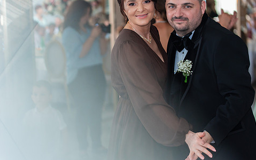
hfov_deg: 18.7
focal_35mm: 111
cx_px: 152
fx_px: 775
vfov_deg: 11.8
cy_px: 59
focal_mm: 90
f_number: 3
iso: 1600
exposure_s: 1/200
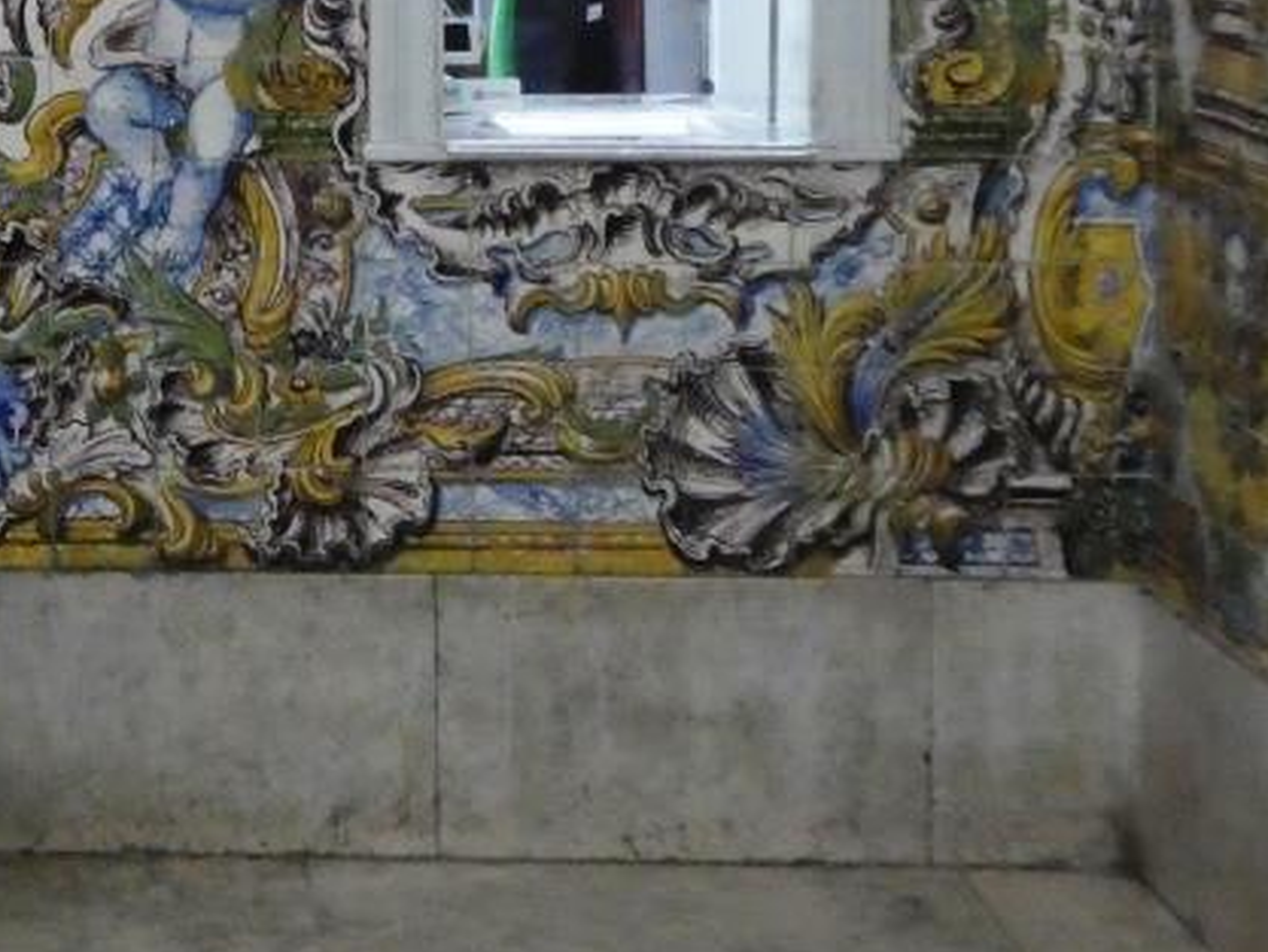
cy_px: -82
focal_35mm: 86
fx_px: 3151
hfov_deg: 21.4
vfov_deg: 16.7
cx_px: -185
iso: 1600
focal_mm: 6.3
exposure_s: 1/40
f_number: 3.7
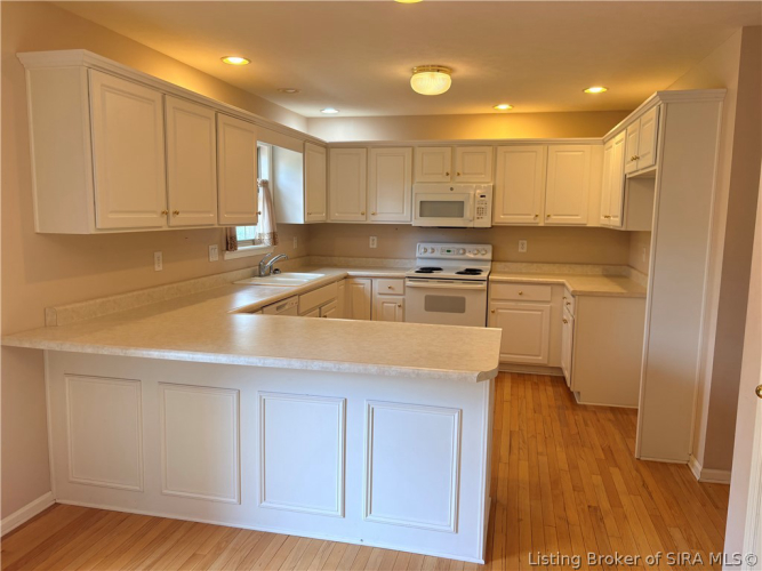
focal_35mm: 26
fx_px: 572
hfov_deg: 67.3
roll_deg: -0.2
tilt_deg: -6.8
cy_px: 286
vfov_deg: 53.0
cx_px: 381
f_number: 1.6
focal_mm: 5.96
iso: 64
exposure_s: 1/120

* INSTRUCTIONS TO FOLLOW: Word for word, copy the line containing "tilt_deg: -6.8" and each line after it to the end of the records, and nothing besides.

* RESPONSE AREA:
tilt_deg: -6.8
cy_px: 286
vfov_deg: 53.0
cx_px: 381
f_number: 1.6
focal_mm: 5.96
iso: 64
exposure_s: 1/120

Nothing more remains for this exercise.